*DIRECTIVES*.
• 1. Would you repeat the stretch from "The way to rectify" through "he blinded us." in the asceticism excerpt, word for word?
• 2. Can you finish out the next part of the asceticism excerpt, picking up right after its final line?

Second, when Edmund sat down to supper, he did not enjoy the meal because, Lewis observes, “There’s nothing that spoils the taste of good ordinary food half so much as the memory of bad magic food.”" The Christian doctrine of original sin claims that each human being is born with a spoiled appetite, and that humanity was expelled from paradise before we killed ourselves eternally, and that the memory of this bad magic food has spoiled the taste of this good ordinary earth. Asceticism is the weaning of our appetites from magic food, but it does not make us less human, it makes us finally human. Man and woman were plunged into a sea of forgetfulness by the delectability of the world, and the first reaction of God was mercy: They were expelled from the garden until they got their appetites under control. But this was not the last action of God.

The way to rectify the being of a microcosmic hybrid who had come under the trance of the corporeal is for God himself to become corporeal flesh. Satan warped our spirits so that creation would work an opposite effect upon an unrighteous being. We are idolatrously blinded by the heavenly luminaries, impoverished by the avarice that the goods of creation create in an unrighteous heart, and alienated from God by the very book of nature that was created to disclose God. The only countervail would be an incarnate inversion. In Ephrem’s words,

The All-Knowing saw that we worshipped creatures.
He put on a created body to catch us by our habit,
to draw us by a created body toward the Creator.
Blessed is He Who contrived to draw us to Him.
The evil one knew how to harm us; with the luminaries he blinded us.
With possessions he maimed us, by gold he made us poor.
With graven images he made us a heart of stone.
Blessed is He who came to soften it!

*GIVEN INFORMATION*.
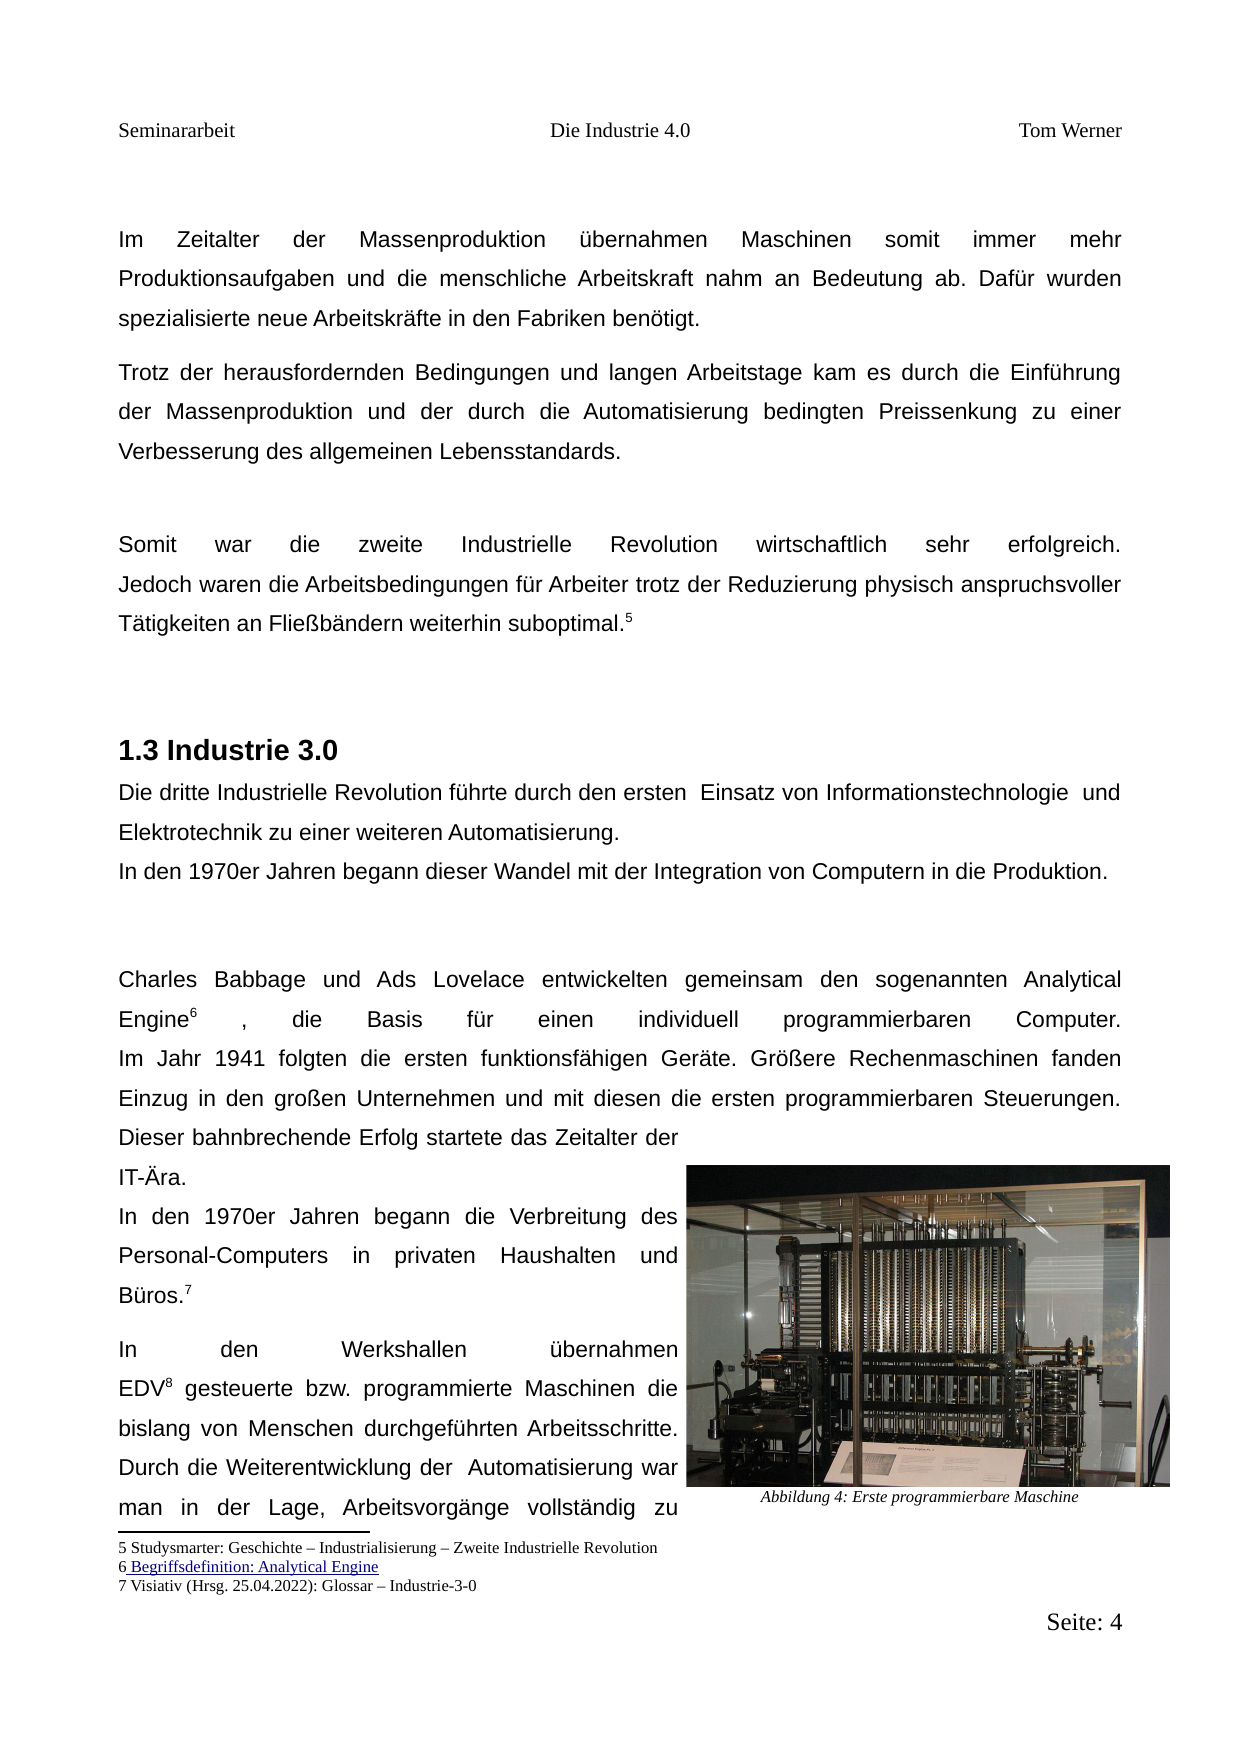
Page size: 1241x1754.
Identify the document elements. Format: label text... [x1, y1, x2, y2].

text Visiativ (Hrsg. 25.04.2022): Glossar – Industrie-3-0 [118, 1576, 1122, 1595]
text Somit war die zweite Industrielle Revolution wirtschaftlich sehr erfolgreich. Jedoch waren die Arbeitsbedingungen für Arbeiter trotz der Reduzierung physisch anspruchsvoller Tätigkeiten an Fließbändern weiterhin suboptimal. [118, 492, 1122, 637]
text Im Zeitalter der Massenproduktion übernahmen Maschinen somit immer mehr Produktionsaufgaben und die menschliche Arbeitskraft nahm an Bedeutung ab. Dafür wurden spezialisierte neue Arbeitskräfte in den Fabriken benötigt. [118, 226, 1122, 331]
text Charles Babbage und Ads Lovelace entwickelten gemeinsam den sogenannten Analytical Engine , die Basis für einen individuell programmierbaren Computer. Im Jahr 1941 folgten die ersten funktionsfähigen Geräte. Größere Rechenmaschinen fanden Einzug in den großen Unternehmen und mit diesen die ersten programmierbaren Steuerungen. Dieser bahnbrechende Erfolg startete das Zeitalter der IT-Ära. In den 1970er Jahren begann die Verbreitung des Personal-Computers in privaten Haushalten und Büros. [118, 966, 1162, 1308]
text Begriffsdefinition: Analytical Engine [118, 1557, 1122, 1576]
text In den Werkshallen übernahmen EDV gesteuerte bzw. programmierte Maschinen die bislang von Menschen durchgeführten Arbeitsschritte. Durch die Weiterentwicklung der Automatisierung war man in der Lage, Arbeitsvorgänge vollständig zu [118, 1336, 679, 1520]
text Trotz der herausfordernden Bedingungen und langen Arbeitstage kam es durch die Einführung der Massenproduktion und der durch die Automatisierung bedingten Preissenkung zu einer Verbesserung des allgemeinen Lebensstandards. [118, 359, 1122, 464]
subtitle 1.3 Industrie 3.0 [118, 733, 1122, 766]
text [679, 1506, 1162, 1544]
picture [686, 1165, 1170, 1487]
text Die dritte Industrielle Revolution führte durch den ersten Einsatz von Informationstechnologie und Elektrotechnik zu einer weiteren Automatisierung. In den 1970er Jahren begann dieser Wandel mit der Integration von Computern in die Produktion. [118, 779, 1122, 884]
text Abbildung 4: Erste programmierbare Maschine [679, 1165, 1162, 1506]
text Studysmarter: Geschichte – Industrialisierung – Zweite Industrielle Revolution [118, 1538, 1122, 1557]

*PER-TASK OUTPUTS*.
• 1.
The way to rectify the being of a microcosmic hybrid who had come under the trance of the corporeal is for God himself to become corporeal flesh. Satan warped our spirits so that creation would work an opposite effect upon an unrighteous being. We are idolatrously blinded by the heavenly luminaries, impoverished by the avarice that the goods of creation create in an unrighteous heart, and alienated from God by the very book of nature that was created to disclose God. The only countervail would be an incarnate inversion. In Ephrem’s words,

The All-Knowing saw that we worshipped creatures.
He put on a created body to catch us by our habit,
to draw us by a created body toward the Creator.
Blessed is He Who contrived to draw us to Him.
The evil one knew how to harm us; with the luminaries he blinded us.

• 2.
If the sinner will no longer look through matter to God, then God will himself become matter to be looked at. It is a principle of iconography that the faculty of sight is the most active of the senses, reaching out to seize and take in the object apprehended. We become what we look at. God became human so that we might see him and he made divine. Irenaeus says, “The Word was made flesh … that all that exists could see … its King, and also that the paternal light might meet with and rest upon the flesh of our Lord, and come to us from his resplendent flesh, and that thus man might attain to immortality, having been invested with the paternal light.” The incarnation is crucial to our justification.

When Satan burgled Eden, he took the most valuable possession and imprisoned it in a stronghold he thought was secure. The evil one thought he could hide anthropos from God by shame and accusation and death. He took Adam to a place he thought was out of God’s reach, but he was mistaken.

Adam was heedless
as guardian of Paradise,
for the crafty thief
stealthily entered;
leaving aside the fruit
—which most men would covet—
he stole instead
the Garden’s inhabitant!
Adam’s Lord came out to seek him;
He entered Sheol and found him there, then led and brought him out to set him once more in Paradise.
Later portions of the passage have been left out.